What is Loadbalance testing?
In order to validate & prove that my project scales correctly, a load-balance test is required. In this test I will utilize a non-trivial microservice(see previous page) in order to test the efficacy of the system under load & see if it scales horizontally and still behaves as expected.
Load balance testing¶
I initially chose Locust as my framework for setting up loadbalance tests, but I had difficulties setting up the locustfile.py and then began looking for alternatives and found Apache JMeter.
After starting JMeter I created a thread group, in which I defined that the program could use 25 different threads, which it explains it is meant to simulate users.
I added a whole bunch of Http requests that could be used with test with, but lets focus on the relevant ones: Request on /game/2/comment & Request post on /comment
The first get request focuses on getting the comments from the second game. The post request creates a comment with the following body:
{
"gameId": 2,
"commentMessage":"test"
}
Both requests require a bearer token that is generated from the front-end. For that reason I added a Http Header Manager to the request where I defined Authorization & for the post request a content-type (application/json)

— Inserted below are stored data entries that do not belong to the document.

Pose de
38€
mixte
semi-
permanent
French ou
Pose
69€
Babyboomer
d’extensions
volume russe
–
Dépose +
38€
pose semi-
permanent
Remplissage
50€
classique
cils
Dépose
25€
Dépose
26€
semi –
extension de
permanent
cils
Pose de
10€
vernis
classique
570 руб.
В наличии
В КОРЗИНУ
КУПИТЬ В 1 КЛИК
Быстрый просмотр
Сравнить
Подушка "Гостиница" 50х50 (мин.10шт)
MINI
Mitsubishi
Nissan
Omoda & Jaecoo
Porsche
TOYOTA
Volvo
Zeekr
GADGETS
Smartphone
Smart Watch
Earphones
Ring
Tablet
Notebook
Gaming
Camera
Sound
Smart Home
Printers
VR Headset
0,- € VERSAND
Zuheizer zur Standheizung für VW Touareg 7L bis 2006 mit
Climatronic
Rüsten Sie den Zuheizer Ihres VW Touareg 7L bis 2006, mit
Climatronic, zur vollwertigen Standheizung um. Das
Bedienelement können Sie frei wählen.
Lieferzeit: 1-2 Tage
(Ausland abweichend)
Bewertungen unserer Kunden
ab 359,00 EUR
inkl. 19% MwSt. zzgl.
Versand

Then I headed into Rancher where I could manually finetune the scalability. In order to do this I had to get the exact metrics from Grafana which I implemented into Rancher. Using this plugin I could track the cpu usage of individual pods. I scaled up my main service to see their usage:
So I began basing my metrics based on those values, but then found out that their usage was way higher because the docker container was still being initialized.

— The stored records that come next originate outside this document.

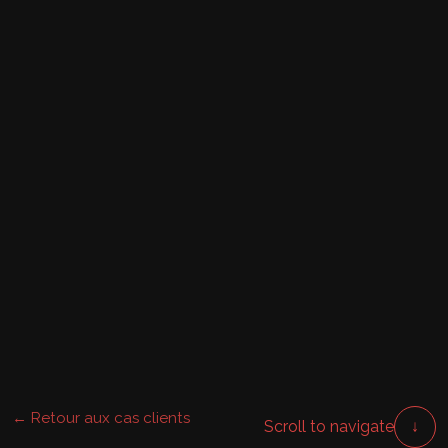
← Retour aux cas clients
↓
Scroll to navigate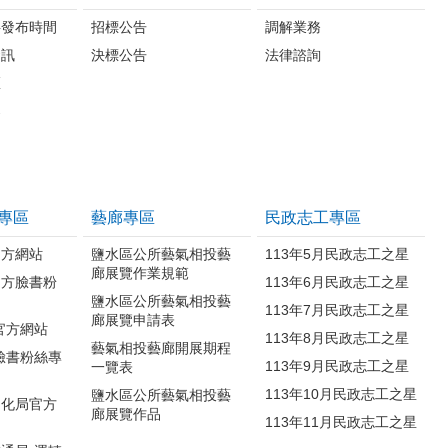
料發布時間
招標公告
調解業務
資訊
決標公告
法律諮詢
區
案
專區
藝廊專區
民政志工專區
官方網站
鹽水區公所藝氣相投藝
113年5月民政志工之星
廊展覽作業規範
官方臉書粉
113年6月民政志工之星
鹽水區公所藝氣相投藝
113年7月民政志工之星
廊展覽申請表
官方網站
113年8月民政志工之星
藝氣相投藝廊開展期程
臉書粉絲專
113年9月民政志工之星
一覽表
113年10月民政志工之星
鹽水區公所藝氣相投藝
文化局官方
廊展覽作品
113年11月民政志工之星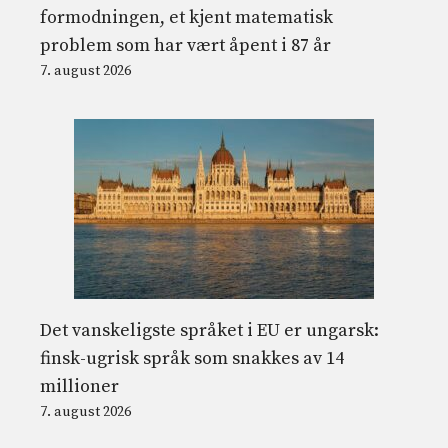
formodningen, et kjent matematisk
problem som har vært åpent i 87 år
7. august 2026
Det vanskeligste språket i EU er ungarsk:
finsk-ugrisk språk som snakkes av 14
millioner
7. august 2026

Usage like this is more regular during idle:
I finetuned my service to this:
resources:
limits:
cpu: 80m
requests:
cpu: 030m
According to my calculations, this means the limit is 0.08CPU and 0.03CPU is the estimated minimum. I adjusted my load-balancer so that it would scale-up when it hit the threshold of 040mCpu.
So lets circle back for a second about the nature of the test.
Since I can insert the token straight into JMeter, the login part is skipped. GameService & CommentService are both used – but obviously the comments more, since the user is requesting all the comments belonging to a game.
Goal: CommentMicroService scales up, GameService doesn’t have to
Bonus goal: The throughput increases as the service scales up
Result:
Start scenario:
After 40 seconds a pod is added. CPU on both containers shot up.
5 minutes have elapsed, 3/5 containers have finished deploying 2 more are being added. The throughput is 173,768/minute.
I restarted the test because my internet was becoming extremely laggy. So roughly after 6:50 minutes the pods are spinning at their full potential. The throughput has increased to 223,044/minute. After stopping the test, the comment service pod returned to 1/1.
I’ve verified through the mysql interface that the comments were created correctly.